Further, the system further comprises:
the intensity data set obtaining module is used for obtaining spine muscle strength test data of the historical user with the user characteristic information set in the past time and obtaining a plurality of historical muscle strength data sets;
the first calculation module is used for calculating the average value of the plurality of test indexes in the plurality of historical muscle strength data sets to obtain a plurality of average values of the test indexes;
the second calculation module is used for calculating the deviation degree of the muscle strength data of the multiple test indexes in the muscle strength data set and the corresponding test index mean value to obtain multiple deviation parameters;
and the parameter module is used for taking the deviation parameters as the importance parameters.
Further, the system further comprises:
the set obtaining module is used for obtaining a first sample muscle strength data set and a first sample training parameter set based on the first test index and the corresponding first training index;
The training module is used for obtaining training scores after rehabilitation training is carried out on the user with the muscle strength data in the first muscle strength data set by adopting the training parameters in the first training parameter set of the sample, and obtaining a first training score set of the sample;
the first construction module is used for constructing and supervising training based on a BP neural network by adopting the first sample training parameter set, the first sample muscle strength data set and the first sample training score set as construction data to obtain a first analysis unit meeting preset conditions;
the second construction module is used for continuously constructing a plurality of analysis units corresponding to a plurality of other test indexes and a plurality of training indexes to obtain the training effect analysis model;
the second input module is used for sequentially inputting the muscle strength data set, the muscle strength data in the multiple primary spine rehabilitation schemes and training parameters into the multiple analysis units respectively to obtain multiple training score sets.
Further, the system further comprises:
the weight distribution module is used for distributing weights according to the magnitude of the importance parameters to obtain a plurality of weight values;
And the third calculation module is used for respectively carrying out weighted calculation on the training scores in the training score sets by adopting the weight values to obtain the primary score values.
The present disclosure is directed to a system for screening a spinal rehabilitation solution based on user characteristics, and the disclosure of the present disclosure is relatively simple and relevant to the description of the method section, because the apparatus disclosed in the embodiments corresponds to the method disclosed in the embodiments.
The previous description of the disclosed embodiments is provided to enable any person skilled in the art to make or use the present application. Various modifications to these embodiments will be readily apparent to those skilled in the art, and the generic principles defined herein may be applied to other embodiments without departing from the spirit or scope of the application.
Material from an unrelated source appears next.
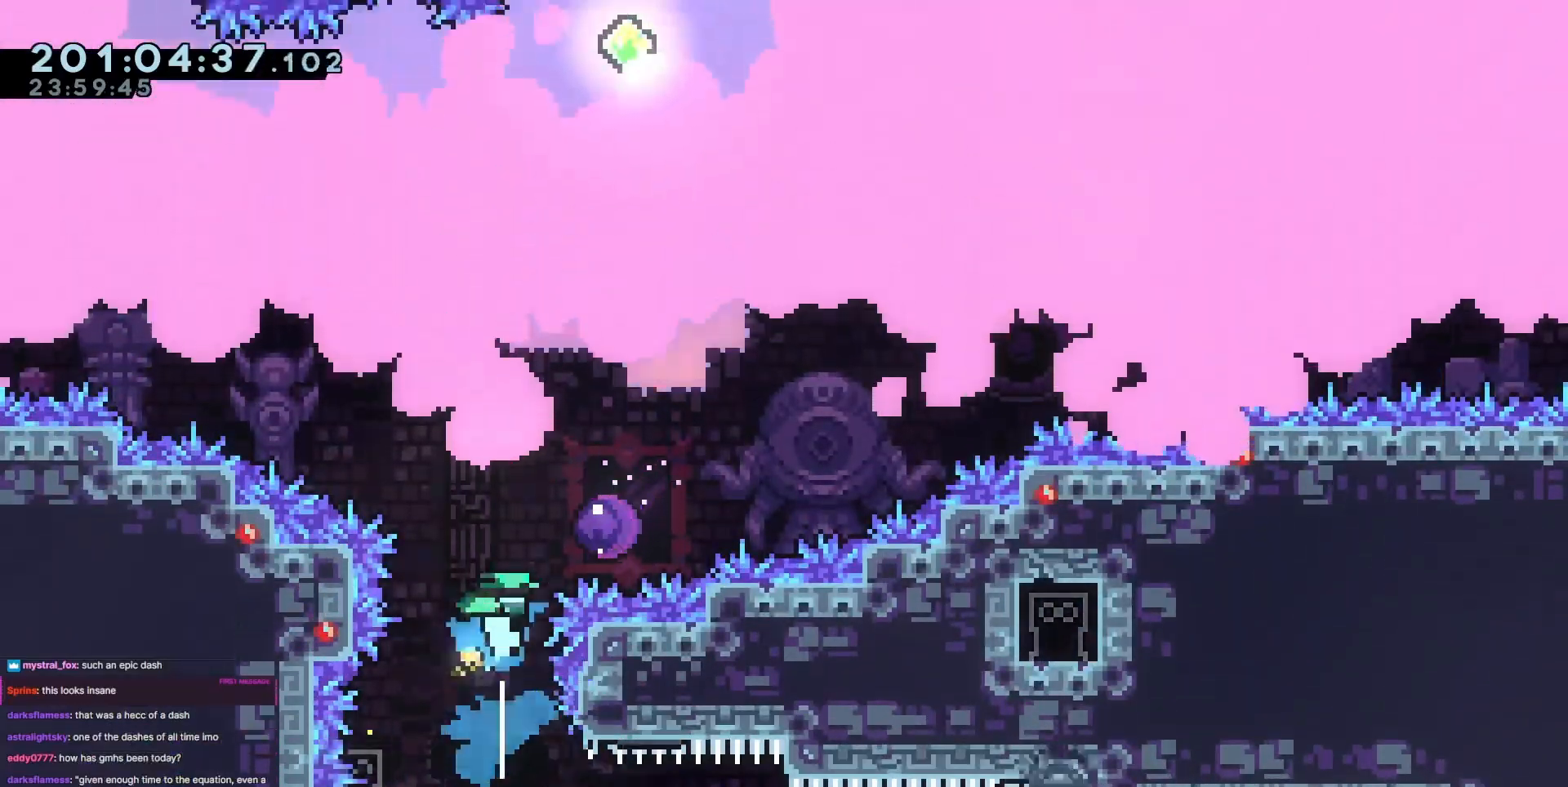
{"keys": [], "events": [[17, "dash", "up"], [100, "right", "down"], [150, "up", "up"], [384, "right", "up"]]}
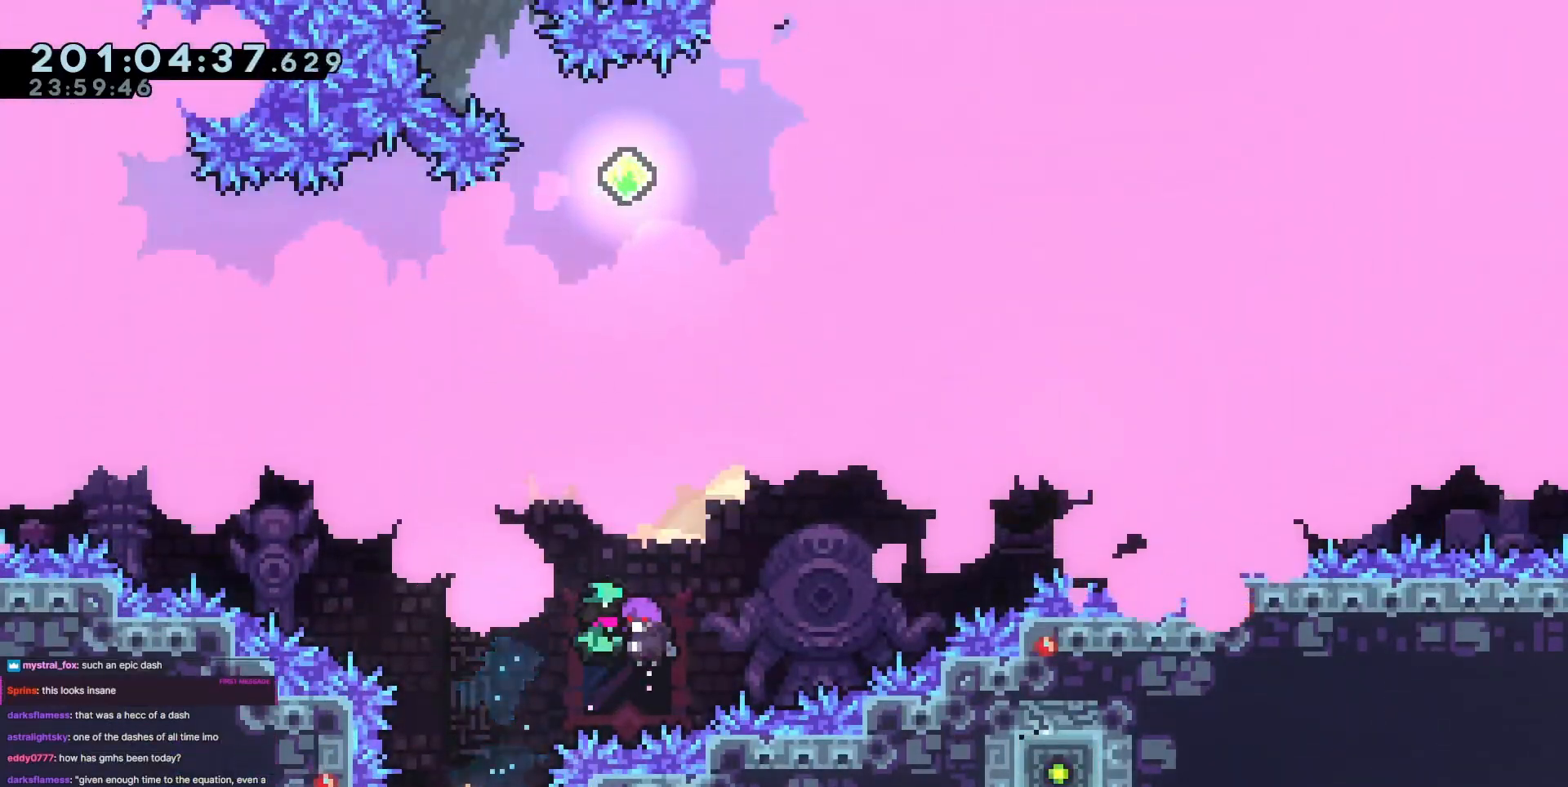
{"keys": [], "events": []}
Thus, the present application is not intended to be limited to the embodiments shown herein but is to be accorded the widest scope consistent with the principles and novel features disclosed herein.

Claims (8)

1. A method for screening a spinal rehabilitation regimen based on user characteristics, the method comprising:
collecting multiple pieces of characteristic information of a target user to obtain a user characteristic information set, wherein the target user is a user to be screened by remembering a rehabilitation scheme;
according to a plurality of test indexes, testing the spine muscle strength of the target user to obtain a muscle strength data set comprising a plurality of muscle strength test data;
inputting the user characteristic information set into a spine rehabilitation scheme database for preliminary index screening to obtain a plurality of primarily selected spine rehabilitation schemes, wherein each primarily selected spine rehabilitation scheme comprises training parameters for rehabilitation training on a plurality of training indexes, and the plurality of training indexes correspond to a plurality of test indexes;
according to the muscle strength data set, analyzing the importance of the training indexes to the target user to obtain a plurality of importance parameters;
respectively inputting the muscle strength data set, the muscle strength data in the multiple primary spinal rehabilitation schemes and training parameters into multiple analysis units in a training effect analysis model according to the multiple training indexes to obtain multiple training score sets;
And carrying out weighted calculation on the training score sets by adopting the importance parameters to obtain a plurality of primary selection scores, and taking a primary selection spine rehabilitation scheme corresponding to the maximum primary selection score as a spine rehabilitation scheme screening result of the target user.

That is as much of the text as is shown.